Current SLAM prototype
Battery Optimization Strategy
As for the battery drain concern, as the camera and GPU must run simultaneously for AR. Our strategy involves a "Duty Cycle" for the camera sensor - instead of constant scanning, the camera scans only when the IMU detects the user has reached a navigational junction or when a marker is within the field of view. Furthermore, by utilizing marker-based localization instead of continuous cloud-based visual processing, we reduce the client-side CPU load. This ensures that the evacuation app remains functional even on mid-range smartphones with limited battery life, making the safety system accessible to a broader demographic within the building.
The Adoption Barrier: Regulatory Mindsets and Compliance
A significant hurdle for safety innovation in the Indian market is the prevailing mindset toward emergency infrastructure. In many sectors, fire safety systems are viewed as a "checklist" requirement—installed primarily to satisfy government mandates rather than as a proactive measure for human safety. Corporations and building owners are often hesitant to invest in supplementary technology unless it is strictly required by law.
To overcome this, our proposal emphasizes that this system is a high-value, low-cost "add-on" to existing infrastructure rather than a total replacement. By positioning the technology as a way to enhance the utility of already-mandated hardware, we aim to shift the perception of fire safety from a regulatory burden to a technologically advanced asset.
The Service Provider Strategy: Integration Through Outsourcing
In the current ecosystem, the procurement and maintenance of fire safety systems are almost exclusively outsourced to specialized third-party vendors. These service providers handle everything from sensor installation to the periodic testing of Fire Alarm Control Panels. Consequently, we could partner directly with these fitting providers if not the end-building owners.
By integrating our microcontroller bridge and GIS mapping services into the standard packages offered by these vendors, we can provide a cost-effective, "all-in-one" safety upgrade. This approach allows vendors to differentiate their services in a competitive market while ensuring that smart navigation becomes a standard feature of legacy building maintenance contracts.
Conclusion
Our smart emergency evacuation system demonstrates that legacy fire safety infrastructure can be enhanced with intelligent navigation without requiring expensive replacements. Through our hybrid Unity-VR validation, we've proven that dynamic, informed navigation significantly outperforms traditional evacuation instincts, reducing evacuation times by up to 74% in complex multi-floor scenarios.
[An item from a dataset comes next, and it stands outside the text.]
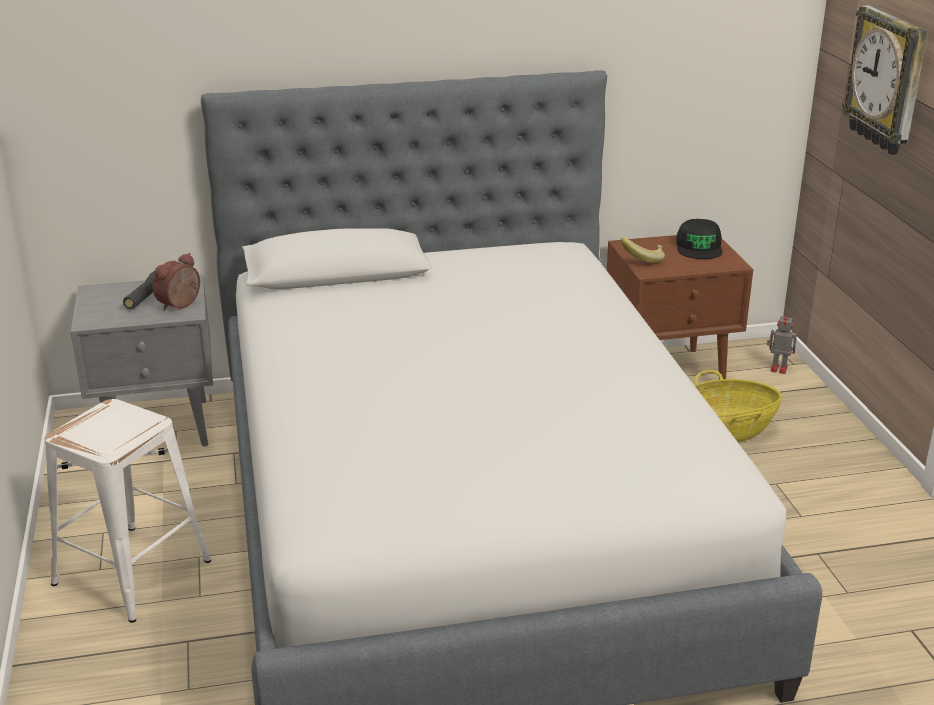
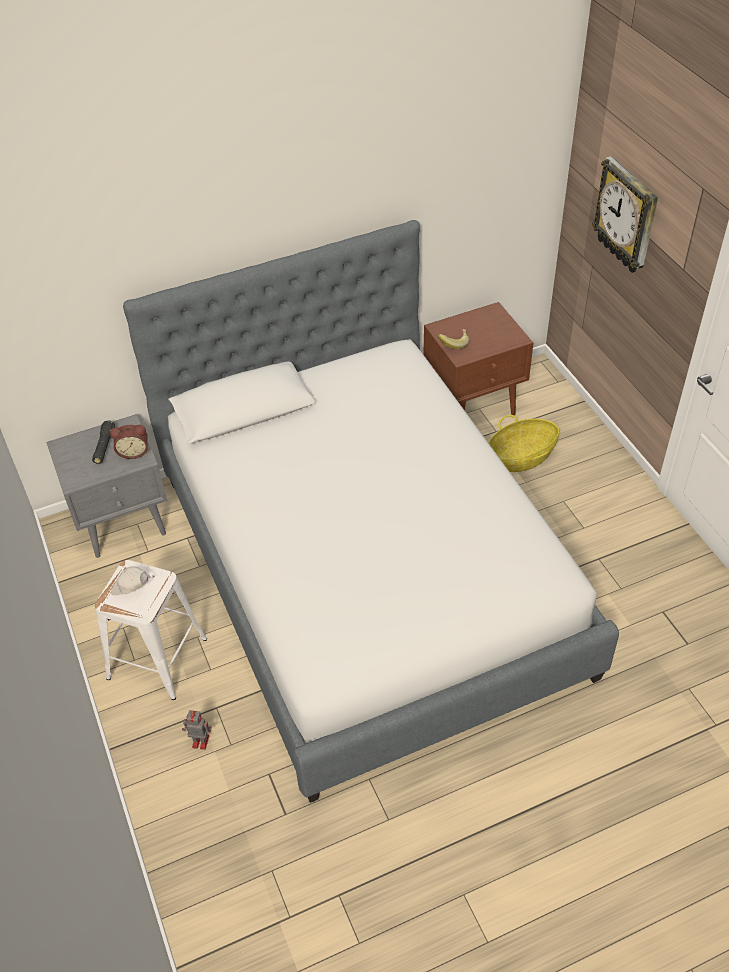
camera: 10 degrees left, 20 degrees up
alarm clock [153,253,200,311] -> alarm clock turned 120 degrees counterclockwise [110,425,148,459]
black cap [676,219,722,259] -> none
toy robot [767,312,797,374] -> toy robot moved to [182,710,211,750]
none -> white cap [111,567,155,596]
By operating in passive sniffer mode and positioning our solution can act as a supplementary enhancement rather than a critical system replacement, addressing both technical and regulatory challenges. Our approach of partnering with existing fire safety service providers can create a viable pathway for adoption, transforming fire safety from a regulatory checkbox into a technologically advanced, life-saving asset.
As we continue to develop marker-based localization and optimize for mobile browser deployment, this system represents a scalable solution for retrofitting intelligent evacuation guidance into buildings across India and beyond.